R – How to prevent orphaned records in detail tables of normalized database

database-designnormalizing

I have to maintain an old database which is not properly normalized. For instance there is a project table that has grown (or maybe mushroomed) to have 5 or more different date columns, for different milestones of the project from being ordered to the delivery date. There are also several tables each with columns for street addresses, mail addresses or web links.

I would like to normalize the structure, create tables for addresses, scheduled dates and the like, and the necessary tables to allow for 1:N relations (address per customer, due date per project and so on).

Right now I'm completely unsure how to handle changes to the data in the detail tables. Consider for example the change of a customer delivery address. Changing the data in the address table is out of the question, because more than one record (possibly in more than one table) could reference that record. Adding a new address record could leave the old record orphaned if no other row has a foreign key relation to it.
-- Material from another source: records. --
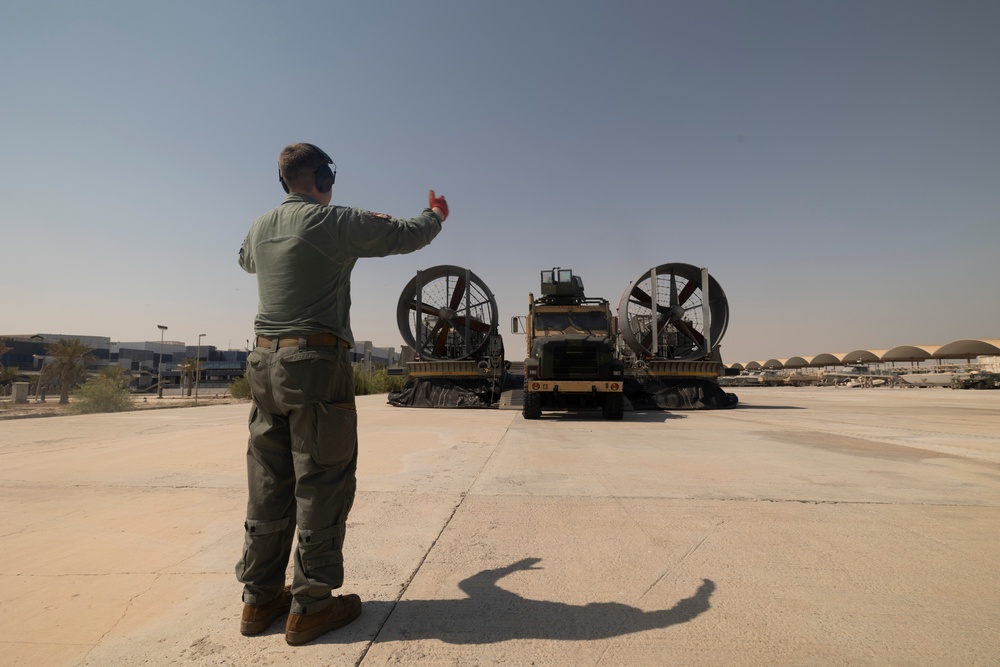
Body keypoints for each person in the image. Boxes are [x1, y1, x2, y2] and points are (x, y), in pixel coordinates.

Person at [236, 142, 448, 645]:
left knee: (268, 481)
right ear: (325, 176)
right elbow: (406, 235)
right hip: (314, 364)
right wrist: (435, 214)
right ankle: (311, 605)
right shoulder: (334, 222)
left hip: (262, 365)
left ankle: (259, 598)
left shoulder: (260, 225)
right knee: (323, 479)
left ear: (282, 181)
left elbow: (246, 261)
I have thought about the following ways to handle this:

  • Add a new detail record, and check in an update trigger of the master table whether the old detail record has to be deleted. This would require knowledge about all tables that have relations to the detail table, in all of them or in a sproc. I don't like this loss of separation. It would also involve more tables in the active transaction.

  • Let the trigger try to delete the old detail record, and catch any errors. This just feels wrong.

  • Live with the orphaned record, and have a periodic maintenance task clean up all detail tables.

What is the preferred way to handle data changes in detail tables that are linked to several master tables? Any tips for reading up on this?

Best Answer

Part of the problem may be the original schema design: the foreign keys point the wrong way, treating addresses, phone numbers, etc. as master instead of detail. This may be convenient when you want all uses of a given address to update at once, but in my experience it always devolves into too many difficult exceptional cases, for example one person at a location moves so you need to break their link vs an entire household or office moving so you update the existing record. If you try to hide this detail from the user on the CRUD screen, you'll end up with a situation where it just doesn't do what you want.

If it's done that way just to collapse duplicate values, it's effectively a denormalization of the database: the mere existence of the address row is meaningless. The only difference is that unlike most denormalizations, it attempts to gain space efficiency instead of speed. Creating a link table at that point is simply compounding the problem.

If you want, for example, multiple addresses per contact, make the addresses a detail table with a foreign key pointing back to the parent contact, and don't worry about duplicated address values because they're just values. Otherwise, make Address a real entity: add a title or description field and a CRUD screen so it can stand on its own as an entity.